Querying on multiple labels and property values appear not to use indexes


(A Scerri) #1

Hi

I've been experimenting with Neo4J 3.5.0 and looking at one particular query. My initial work was based on a Gremlin query which was performing badly, and i've now tried several different constructions in Gremlin as well as now trying various forms in Cypher.

The main thing thing is being able to query for different node labels both of which share a common property and additionally checking for values in a list. Given the size of graph, 500M nodes i'd like to have it use indexes (all of which are created) but so far it seems to resort to a FILTER (for the property match) over the matched nodes (from matching the label).

I've tried the simple form:

MATCH (a) WHERE (a:label1 or a:label2 or a:label3) AND a.propName in ['val1','val2','val3'] RETURN count(a)

Then i've tried several different constructions using more elaborate OR and UNION. The closest i've come to is:

MATCH (a:label1) WHERE a.propName in ['val1','val2','val3'] RETURN a
UNION
MATCH (a:label2) WHERE a.propName in ['val1','val2','val3'] RETURN a
UNION
MATCH (a:label3) WHERE a.propName in ['val1','val2','val3'] RETURN a

However this yields a list of nodes rather than the simpler count i was aiming for.

I was looking for any suggestions for getting the simpler type of query working effeciently, or a way to adapt the more verbose query to get a (distinct) count.

Thanks for any help.

Tony


(Andrew Bowman) #2

Provided that you don't have any nodes multi-labeled with these labels, you could just do 3 OPTIONAL MATCHes and add up the counts for each:

OPTIONAL MATCH (n:label1) 
WHERE n.propName in ['val1','val2','val3'] 
WITH count(n) as count
OPTIONAL MATCH (a:label2) 
WHERE n.propName in ['val1','val2','val3'] 
WITH count + count(n) as count
OPTIONAL MATCH (n:label3) 
WHERE n.propName in ['val1','val2','val3'] 
RETURN count + count(n) as count

If the nodes can be multi-labeled, then the problem becomes more difficult, as we would need to collect the results and de-duplicate and finally get the final count.

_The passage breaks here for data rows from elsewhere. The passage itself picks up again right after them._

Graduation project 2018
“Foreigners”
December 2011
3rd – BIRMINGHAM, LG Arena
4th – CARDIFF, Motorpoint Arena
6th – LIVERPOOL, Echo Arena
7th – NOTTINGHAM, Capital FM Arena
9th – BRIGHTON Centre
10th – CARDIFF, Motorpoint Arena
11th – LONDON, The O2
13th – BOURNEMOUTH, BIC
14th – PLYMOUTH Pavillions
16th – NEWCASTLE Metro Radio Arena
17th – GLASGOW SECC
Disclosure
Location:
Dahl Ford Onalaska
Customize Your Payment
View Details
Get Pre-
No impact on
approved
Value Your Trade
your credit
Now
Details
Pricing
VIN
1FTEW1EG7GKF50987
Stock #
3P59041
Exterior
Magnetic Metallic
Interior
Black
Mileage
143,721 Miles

That said...the fact that the same propName is used for all 3 labels, and the values can exist across them, suggests a relationship among these kinds of nodes. Would it make sense for your model to add an additional label for nodes of these types, that way you could more generically match using the super label (after creating an index for it)? Alternately, would it make sense to create any graph structures between nodes like this, and match to some common node which is related and use that as a starting point?


(A Scerri) #3

HI

Thanks for the informatio, I had tried something very similar but without the OPTIONAL and got zero, i've tried with the OPTIONAL and that gets me the right count. The graph model in question is something we will be likely looking at but for now i was just getting a first pass over some queries and this seemed like one that should be easy enough to get working optimally.

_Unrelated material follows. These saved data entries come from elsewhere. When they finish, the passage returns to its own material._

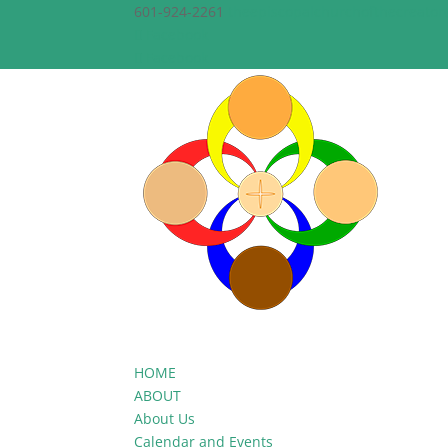
601-924-2261
theepiscopalchurchofthecreato
Facebook
Facebook
HOME
ABOUT
About Us
Calendar and Events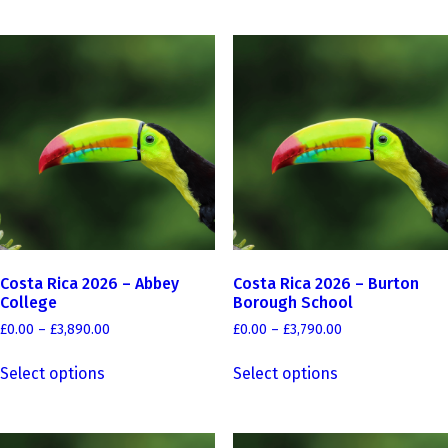
has
£3,990.00
multiple
multiple
variants.
variants.
The
The
options
options
may
may
be
be
chosen
chosen
on
on
the
the
product
product
page
page
Costa Rica 2026 – Abbey
Costa Rica 2026 – Burton
College
Borough School
Price
Price
£
0.00
–
£
3,890.00
£
0.00
–
£
3,790.00
range:
range:
This
This
£0.00
£0.00
Select options
Select options
product
product
through
through
has
has
£3,890.00
£3,790.00
multiple
multiple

For the Gremlin equivalent it doesnt look like the use of WITHIN to match the multiple property values may be using the index and using UNIONs or ORs it seemed to fall back to the same kind of query plan but i'll have another play with that one tomorrow, at least for Cypher there is a workable solution.

Thanks again

Tony


(Michael Hunger) #4

It should work too if you just do multiple matches with different variable names.
But then you span up a cartesian product and need to do count(distinct n) which is probably not in your interest.

So Andrew's solution should work best.